N’est-ce pas également le parcours des personnes en accompagnement, vers leur identité filiale, vers leur nom nouveau que Dieu a inscrit dans leur cœur ? Ce qui compte en fait, ne sont pas les blessures, mais les grâces qui en émergent lorsque nous les traversons jusqu’au fond sous le regard de Jésus, lorsque nous les recentrons sur l’Amour. Notre identité de fille/fils de Dieu commence à partir de notre identité humaine, notre filiation divine prend racine dans notre filiation biologique; la vie en Dieu s’incarne dans notre vie humaine.
Ce jour-là Simon a traversé vers la liberté intérieure, lorsqu’il a laissé le regard de Jésus se poser sur la crainte de sa faiblesse, la honte de son indignité et les rêves de ses toutes-puissances.

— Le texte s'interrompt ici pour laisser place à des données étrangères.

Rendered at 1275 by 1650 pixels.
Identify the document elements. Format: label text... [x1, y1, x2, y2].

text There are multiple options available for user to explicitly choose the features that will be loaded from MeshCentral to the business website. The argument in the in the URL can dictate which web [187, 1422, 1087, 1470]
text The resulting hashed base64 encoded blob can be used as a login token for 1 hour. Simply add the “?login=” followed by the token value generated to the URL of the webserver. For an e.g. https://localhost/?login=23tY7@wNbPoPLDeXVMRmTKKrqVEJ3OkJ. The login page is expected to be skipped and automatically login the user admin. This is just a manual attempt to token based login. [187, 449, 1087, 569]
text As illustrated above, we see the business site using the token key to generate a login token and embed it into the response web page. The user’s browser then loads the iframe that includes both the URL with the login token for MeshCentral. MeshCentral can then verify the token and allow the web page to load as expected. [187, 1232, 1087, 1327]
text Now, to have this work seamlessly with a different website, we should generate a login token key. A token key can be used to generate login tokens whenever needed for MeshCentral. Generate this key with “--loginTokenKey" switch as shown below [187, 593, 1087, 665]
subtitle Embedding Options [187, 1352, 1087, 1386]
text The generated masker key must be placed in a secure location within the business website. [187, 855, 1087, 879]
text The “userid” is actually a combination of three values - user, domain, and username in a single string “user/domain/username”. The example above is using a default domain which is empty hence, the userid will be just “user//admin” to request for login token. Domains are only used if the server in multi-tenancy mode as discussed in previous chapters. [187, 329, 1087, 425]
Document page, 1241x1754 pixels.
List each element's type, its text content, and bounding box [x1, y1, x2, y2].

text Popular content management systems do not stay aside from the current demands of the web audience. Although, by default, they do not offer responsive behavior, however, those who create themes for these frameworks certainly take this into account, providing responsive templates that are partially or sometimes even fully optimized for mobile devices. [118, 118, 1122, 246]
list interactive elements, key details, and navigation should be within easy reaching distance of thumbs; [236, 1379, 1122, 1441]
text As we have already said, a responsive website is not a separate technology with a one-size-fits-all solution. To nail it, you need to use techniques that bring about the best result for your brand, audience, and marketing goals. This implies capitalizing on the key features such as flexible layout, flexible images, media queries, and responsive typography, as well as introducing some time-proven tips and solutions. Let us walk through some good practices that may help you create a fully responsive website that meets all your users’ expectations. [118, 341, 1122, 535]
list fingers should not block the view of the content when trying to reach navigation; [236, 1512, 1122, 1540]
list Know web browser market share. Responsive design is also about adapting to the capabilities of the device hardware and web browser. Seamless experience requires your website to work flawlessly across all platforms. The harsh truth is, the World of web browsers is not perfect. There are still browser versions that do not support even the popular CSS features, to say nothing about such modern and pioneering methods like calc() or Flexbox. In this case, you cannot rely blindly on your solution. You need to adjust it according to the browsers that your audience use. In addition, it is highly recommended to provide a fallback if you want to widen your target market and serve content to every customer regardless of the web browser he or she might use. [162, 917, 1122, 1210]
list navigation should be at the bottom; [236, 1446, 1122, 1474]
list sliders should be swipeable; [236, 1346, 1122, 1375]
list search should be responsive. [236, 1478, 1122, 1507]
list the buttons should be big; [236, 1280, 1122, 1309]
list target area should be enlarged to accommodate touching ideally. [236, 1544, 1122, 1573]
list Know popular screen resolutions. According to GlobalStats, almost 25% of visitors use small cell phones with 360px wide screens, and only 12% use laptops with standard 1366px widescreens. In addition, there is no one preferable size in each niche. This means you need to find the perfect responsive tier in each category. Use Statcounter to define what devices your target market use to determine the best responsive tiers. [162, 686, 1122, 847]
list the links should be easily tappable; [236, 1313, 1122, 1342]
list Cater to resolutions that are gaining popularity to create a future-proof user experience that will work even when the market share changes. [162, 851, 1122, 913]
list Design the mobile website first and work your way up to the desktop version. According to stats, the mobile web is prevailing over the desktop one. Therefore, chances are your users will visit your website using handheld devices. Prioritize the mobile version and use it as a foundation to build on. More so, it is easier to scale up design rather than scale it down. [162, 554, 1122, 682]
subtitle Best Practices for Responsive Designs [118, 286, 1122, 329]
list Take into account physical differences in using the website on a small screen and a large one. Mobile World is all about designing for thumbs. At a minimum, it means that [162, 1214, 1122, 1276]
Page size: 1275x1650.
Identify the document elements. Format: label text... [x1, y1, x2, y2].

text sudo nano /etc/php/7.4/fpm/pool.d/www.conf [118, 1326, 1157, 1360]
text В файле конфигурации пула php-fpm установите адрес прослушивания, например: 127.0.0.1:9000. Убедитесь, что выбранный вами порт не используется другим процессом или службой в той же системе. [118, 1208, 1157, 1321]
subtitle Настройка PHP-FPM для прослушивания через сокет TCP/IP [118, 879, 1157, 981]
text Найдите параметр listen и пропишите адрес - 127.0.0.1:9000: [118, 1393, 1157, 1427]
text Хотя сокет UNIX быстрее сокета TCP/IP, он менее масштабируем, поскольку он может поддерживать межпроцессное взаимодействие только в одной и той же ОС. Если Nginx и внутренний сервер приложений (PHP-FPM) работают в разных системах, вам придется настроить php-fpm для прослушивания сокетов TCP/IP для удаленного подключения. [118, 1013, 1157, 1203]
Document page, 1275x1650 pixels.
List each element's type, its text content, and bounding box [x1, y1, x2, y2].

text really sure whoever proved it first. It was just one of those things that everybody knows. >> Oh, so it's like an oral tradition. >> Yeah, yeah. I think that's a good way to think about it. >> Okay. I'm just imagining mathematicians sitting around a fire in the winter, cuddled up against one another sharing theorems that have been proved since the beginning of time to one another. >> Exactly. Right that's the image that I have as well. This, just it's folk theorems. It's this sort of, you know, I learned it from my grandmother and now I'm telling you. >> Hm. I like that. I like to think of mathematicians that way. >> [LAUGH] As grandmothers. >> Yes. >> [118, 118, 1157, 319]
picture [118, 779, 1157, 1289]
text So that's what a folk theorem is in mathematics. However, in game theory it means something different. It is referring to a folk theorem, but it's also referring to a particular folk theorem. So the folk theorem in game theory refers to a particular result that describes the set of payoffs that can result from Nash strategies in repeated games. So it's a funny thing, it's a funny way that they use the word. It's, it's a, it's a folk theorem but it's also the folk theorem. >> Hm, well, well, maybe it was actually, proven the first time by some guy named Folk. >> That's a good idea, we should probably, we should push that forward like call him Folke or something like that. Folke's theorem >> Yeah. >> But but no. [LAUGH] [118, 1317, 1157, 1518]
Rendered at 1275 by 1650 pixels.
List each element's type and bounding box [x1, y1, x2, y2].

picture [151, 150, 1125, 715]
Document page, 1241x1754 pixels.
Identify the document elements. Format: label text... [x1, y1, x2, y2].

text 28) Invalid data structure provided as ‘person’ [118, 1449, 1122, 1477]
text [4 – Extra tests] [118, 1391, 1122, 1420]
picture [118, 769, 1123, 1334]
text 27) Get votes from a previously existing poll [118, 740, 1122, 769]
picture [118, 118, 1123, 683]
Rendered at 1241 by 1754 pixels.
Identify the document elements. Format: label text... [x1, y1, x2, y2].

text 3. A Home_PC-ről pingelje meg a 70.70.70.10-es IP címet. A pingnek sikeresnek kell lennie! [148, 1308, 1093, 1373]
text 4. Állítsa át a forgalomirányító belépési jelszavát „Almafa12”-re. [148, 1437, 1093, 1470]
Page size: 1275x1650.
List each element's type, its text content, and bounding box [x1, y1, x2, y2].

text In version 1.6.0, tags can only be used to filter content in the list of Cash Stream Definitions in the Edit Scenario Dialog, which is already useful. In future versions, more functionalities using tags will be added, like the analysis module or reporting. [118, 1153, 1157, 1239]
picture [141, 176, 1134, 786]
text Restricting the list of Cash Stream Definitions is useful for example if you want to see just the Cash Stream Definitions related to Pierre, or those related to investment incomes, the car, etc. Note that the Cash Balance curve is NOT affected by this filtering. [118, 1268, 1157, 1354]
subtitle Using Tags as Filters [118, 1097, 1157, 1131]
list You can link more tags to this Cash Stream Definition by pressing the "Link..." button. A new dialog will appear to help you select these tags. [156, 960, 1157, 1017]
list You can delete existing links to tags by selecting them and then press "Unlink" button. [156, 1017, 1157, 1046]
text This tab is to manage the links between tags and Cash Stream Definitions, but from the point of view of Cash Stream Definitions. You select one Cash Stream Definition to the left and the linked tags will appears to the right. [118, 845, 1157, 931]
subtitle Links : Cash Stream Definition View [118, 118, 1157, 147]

Ce jour-là, Simon est né à sa nouvelle identité filiale en se réconciliant avec son identité humaine, en laissant la lumière traverser tous les recoins sombres de son cœur. C’est une renaissance, un baptême dans l’Amour. Ce jour-là, Simon, fils de Jean, est devenu Pierre, le berger des agneaux du Christ, le roc sur lequel Jésus a fondé Son Église.